The Dolphins spent their 1.06 to make Jaylen Waddle become the second wideout drafted in 2021. That’s commitment to improving the passing weapons for a team that had several other areas that needed restocking.
Waddle was the No. 1 receiver on some NFL team boards. He never topped 848 yards in a season but he was on a ridiculously talented Alabama team for three years. And more importantly, he spent his first two years catching passes from Tagovailoa. He’s expected to spend time as the slot receiver and he offers an estimated 4.3 40-yard speed. It says volumes when he was drafted before his teammate DeVonta Smith who won the Heisman Trophy.
Tagovailoa also returns fourth-year tight end Mike Gesicki who comes off a career-best 53 receptions for 703 yards and six touchdowns. In Week 14 versus the Chiefs, Gesicki caught two touchdowns from Tagovailoa on his five catches for 65 yards.
The Fins ranked Top-5 in completions and yardage throwing to running backs last year but that more reflected a lack of viable downfield targets. That should decline with a sudden wealth of starting receivers.
The Dolphins lured Chan Gailey out of retirement in 2020 to run the offense but he only lasted one year and the Fins are onto yet another change in coaching. Fortunately, that only entailed promoting up both George Godsey as passing game coordinator and Eric Studesville as rushing game coordinator. There are no significant changes expected with the scheme, only the players within it.

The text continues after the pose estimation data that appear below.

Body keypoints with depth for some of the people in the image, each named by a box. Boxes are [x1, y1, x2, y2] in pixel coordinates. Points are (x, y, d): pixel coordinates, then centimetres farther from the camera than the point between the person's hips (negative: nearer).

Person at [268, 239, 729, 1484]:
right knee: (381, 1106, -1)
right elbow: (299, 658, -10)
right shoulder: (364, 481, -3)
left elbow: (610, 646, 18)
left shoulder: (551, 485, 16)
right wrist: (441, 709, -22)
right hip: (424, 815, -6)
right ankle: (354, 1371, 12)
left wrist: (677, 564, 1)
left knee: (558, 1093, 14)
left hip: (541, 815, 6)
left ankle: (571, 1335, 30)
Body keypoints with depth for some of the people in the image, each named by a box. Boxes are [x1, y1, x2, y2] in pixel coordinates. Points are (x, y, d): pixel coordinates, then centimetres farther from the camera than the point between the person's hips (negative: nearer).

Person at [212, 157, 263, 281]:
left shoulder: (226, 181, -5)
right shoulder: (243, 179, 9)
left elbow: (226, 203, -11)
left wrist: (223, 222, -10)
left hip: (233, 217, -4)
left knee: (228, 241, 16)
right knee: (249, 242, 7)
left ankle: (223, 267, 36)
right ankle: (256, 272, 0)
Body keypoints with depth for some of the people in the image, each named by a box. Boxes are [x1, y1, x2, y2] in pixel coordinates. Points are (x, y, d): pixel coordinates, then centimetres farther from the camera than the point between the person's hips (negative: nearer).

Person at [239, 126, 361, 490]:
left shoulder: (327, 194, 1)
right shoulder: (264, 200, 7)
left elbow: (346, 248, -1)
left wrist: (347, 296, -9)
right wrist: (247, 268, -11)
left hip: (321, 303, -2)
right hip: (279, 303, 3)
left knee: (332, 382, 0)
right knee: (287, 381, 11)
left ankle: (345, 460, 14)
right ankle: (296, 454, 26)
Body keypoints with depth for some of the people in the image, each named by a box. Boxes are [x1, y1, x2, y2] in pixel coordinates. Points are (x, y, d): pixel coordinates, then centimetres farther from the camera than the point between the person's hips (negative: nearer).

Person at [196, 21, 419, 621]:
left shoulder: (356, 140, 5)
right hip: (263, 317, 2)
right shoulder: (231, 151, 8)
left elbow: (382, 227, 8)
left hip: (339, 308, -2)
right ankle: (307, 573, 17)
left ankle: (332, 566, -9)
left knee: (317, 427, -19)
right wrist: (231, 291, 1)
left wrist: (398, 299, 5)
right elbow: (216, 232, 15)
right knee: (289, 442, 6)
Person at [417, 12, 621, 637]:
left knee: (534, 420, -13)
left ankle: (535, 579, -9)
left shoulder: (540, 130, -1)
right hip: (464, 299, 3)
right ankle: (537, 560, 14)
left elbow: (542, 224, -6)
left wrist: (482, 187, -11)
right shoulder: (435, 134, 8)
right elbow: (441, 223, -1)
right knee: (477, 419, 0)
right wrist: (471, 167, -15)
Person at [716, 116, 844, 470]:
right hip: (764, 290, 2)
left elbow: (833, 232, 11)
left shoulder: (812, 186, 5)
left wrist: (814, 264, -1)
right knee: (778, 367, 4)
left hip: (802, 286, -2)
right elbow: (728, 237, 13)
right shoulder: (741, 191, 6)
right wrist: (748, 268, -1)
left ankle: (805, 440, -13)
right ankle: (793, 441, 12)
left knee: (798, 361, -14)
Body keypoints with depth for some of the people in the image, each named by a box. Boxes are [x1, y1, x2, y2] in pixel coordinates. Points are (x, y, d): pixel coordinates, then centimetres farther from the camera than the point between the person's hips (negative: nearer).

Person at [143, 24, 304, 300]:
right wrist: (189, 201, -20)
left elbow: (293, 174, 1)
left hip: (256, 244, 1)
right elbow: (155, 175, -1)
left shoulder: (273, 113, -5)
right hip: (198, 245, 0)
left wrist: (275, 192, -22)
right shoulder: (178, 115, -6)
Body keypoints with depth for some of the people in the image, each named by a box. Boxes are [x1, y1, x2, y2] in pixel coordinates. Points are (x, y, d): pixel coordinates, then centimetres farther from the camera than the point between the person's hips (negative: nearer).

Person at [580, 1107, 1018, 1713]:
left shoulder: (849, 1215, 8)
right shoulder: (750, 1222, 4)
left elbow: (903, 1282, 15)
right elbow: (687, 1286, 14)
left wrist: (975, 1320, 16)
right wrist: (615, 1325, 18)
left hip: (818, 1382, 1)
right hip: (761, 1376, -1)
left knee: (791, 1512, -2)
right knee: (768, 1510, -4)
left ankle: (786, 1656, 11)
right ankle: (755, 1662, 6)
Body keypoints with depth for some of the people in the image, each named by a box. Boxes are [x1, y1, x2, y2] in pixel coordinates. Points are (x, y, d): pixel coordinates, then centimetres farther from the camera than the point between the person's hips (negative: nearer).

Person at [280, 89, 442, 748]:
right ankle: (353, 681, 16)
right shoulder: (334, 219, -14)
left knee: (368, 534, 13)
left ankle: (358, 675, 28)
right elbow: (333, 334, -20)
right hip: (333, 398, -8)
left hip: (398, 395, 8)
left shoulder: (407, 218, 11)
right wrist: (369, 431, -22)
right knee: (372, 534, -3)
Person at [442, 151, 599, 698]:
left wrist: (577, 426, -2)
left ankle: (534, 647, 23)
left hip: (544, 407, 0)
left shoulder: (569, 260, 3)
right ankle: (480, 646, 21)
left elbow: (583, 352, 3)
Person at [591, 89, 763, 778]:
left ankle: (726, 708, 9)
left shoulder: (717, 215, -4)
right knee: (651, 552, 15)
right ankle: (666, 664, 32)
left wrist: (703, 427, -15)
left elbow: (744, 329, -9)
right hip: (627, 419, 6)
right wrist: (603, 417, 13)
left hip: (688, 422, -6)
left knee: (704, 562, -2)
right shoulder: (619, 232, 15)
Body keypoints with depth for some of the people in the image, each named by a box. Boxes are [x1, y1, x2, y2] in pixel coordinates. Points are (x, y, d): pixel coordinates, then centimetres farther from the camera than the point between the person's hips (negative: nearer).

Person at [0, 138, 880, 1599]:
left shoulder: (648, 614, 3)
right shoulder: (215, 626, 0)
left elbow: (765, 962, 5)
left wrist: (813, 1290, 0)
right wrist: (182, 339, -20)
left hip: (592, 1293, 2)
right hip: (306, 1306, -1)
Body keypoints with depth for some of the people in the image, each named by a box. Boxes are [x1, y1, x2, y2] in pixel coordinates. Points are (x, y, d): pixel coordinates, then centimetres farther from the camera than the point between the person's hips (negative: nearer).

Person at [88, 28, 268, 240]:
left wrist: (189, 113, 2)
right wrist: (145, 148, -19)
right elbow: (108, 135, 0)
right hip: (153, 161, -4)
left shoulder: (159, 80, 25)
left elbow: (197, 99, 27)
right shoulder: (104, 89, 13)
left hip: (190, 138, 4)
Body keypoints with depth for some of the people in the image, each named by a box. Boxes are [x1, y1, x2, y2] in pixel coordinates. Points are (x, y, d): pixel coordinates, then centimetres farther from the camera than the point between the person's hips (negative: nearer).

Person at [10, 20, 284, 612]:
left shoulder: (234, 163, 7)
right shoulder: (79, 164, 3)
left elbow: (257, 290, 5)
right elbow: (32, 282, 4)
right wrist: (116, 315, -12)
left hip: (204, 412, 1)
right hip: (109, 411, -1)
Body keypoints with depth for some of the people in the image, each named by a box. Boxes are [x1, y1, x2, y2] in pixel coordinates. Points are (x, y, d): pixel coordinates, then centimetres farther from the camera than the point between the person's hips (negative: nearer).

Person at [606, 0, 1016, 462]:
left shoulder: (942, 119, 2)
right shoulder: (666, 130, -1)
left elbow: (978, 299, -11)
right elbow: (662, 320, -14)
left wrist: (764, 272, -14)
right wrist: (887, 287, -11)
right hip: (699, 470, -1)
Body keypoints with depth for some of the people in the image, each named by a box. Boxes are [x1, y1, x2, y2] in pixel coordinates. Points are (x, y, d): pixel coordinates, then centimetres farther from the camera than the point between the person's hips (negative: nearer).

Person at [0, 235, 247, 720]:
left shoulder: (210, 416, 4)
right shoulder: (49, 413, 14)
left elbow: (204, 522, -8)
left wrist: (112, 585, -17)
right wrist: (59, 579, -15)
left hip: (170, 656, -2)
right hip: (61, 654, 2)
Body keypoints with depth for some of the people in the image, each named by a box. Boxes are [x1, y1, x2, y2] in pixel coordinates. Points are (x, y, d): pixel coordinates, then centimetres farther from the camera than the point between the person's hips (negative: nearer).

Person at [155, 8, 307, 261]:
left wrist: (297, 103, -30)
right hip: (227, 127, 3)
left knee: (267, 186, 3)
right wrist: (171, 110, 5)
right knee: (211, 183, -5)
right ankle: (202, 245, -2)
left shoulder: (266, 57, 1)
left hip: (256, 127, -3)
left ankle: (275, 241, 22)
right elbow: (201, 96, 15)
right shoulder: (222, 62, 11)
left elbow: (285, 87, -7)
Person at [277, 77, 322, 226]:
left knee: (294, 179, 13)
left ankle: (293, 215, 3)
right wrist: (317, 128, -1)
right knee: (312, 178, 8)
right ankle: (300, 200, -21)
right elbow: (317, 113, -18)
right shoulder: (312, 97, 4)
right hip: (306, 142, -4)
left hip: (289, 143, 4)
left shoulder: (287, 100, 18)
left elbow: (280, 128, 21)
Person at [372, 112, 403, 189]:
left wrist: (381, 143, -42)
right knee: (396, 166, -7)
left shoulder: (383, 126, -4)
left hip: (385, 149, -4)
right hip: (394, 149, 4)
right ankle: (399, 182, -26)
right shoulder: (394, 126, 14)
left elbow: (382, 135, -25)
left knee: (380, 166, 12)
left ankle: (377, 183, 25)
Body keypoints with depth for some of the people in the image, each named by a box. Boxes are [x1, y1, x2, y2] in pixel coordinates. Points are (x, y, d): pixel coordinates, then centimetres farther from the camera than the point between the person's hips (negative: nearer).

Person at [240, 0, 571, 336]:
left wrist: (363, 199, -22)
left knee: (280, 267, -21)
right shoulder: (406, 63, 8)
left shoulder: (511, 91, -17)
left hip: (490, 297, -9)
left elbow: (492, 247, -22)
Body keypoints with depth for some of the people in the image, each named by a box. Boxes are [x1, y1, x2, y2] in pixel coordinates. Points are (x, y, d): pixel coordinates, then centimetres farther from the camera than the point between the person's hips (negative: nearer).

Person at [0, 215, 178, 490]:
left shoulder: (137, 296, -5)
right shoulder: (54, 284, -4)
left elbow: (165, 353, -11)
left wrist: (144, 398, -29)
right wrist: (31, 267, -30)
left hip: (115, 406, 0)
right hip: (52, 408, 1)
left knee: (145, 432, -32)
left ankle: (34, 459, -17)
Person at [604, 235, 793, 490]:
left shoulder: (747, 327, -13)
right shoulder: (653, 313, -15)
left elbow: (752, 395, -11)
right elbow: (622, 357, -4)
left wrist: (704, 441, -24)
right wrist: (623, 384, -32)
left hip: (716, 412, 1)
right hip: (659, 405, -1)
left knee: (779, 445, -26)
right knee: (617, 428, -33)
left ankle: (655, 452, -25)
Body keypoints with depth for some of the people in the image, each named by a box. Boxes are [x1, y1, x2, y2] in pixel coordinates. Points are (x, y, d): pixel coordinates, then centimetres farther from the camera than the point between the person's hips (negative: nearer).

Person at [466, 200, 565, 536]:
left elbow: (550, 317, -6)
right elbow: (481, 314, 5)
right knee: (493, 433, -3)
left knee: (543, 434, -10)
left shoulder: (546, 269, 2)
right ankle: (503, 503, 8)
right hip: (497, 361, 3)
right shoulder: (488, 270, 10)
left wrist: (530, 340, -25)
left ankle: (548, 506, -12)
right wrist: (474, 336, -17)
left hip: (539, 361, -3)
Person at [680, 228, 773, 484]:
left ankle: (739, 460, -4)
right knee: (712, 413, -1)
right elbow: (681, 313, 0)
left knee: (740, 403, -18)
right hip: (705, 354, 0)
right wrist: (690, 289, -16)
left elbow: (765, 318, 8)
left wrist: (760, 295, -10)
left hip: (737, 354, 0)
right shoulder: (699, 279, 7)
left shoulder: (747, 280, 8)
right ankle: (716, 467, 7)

The Dolphins were below average last year despite owning the No. 3 passing strength of schedule but installing a new offense with marginal receivers and a rookie quarterback wasn’t going to blow up overnight. By a stroke of luck, they again face the No. 3 passing strength of schedule only this time with more experience and far better receivers.
There should be improvement, the only question is how much and how quickly? If it all goes to plan, Tagovailoa will step up and exploit secondaries with his three wideouts. He’ll have the familiar and talented rookie wideout in Waddles that he already knew for two seasons. Parker was unable to match his magic 2019 season in part because he was the only real concern for a secondary.
The rushing offense was below average last year and only managed to be an asset as receivers. There were no real upgrades to the mediocre backfield aside from adding Malcolm Brown, so the need to throw the ball will remain high.
If it goes bad, the offense will struggle again. Tagovailoa would do himself and the Dolphins a major favor by remaining healthy and not carrying his “fragile” tag over from his college days. Will Fuller has always been a weapon but his durability is always in question. And Parker could remain his normal average self with 2019 a magic year, and now he’s just the same old pumpkin.
The lack of running by Tagovailoa hurts his fantasy stock but likely helps keep him healthier. He has the schedule and all the tools that he needs to succeed. He enters the second year of the offense and has spoken to his own expectations of a breakout year.
Now all he has to do is actually go out and do it.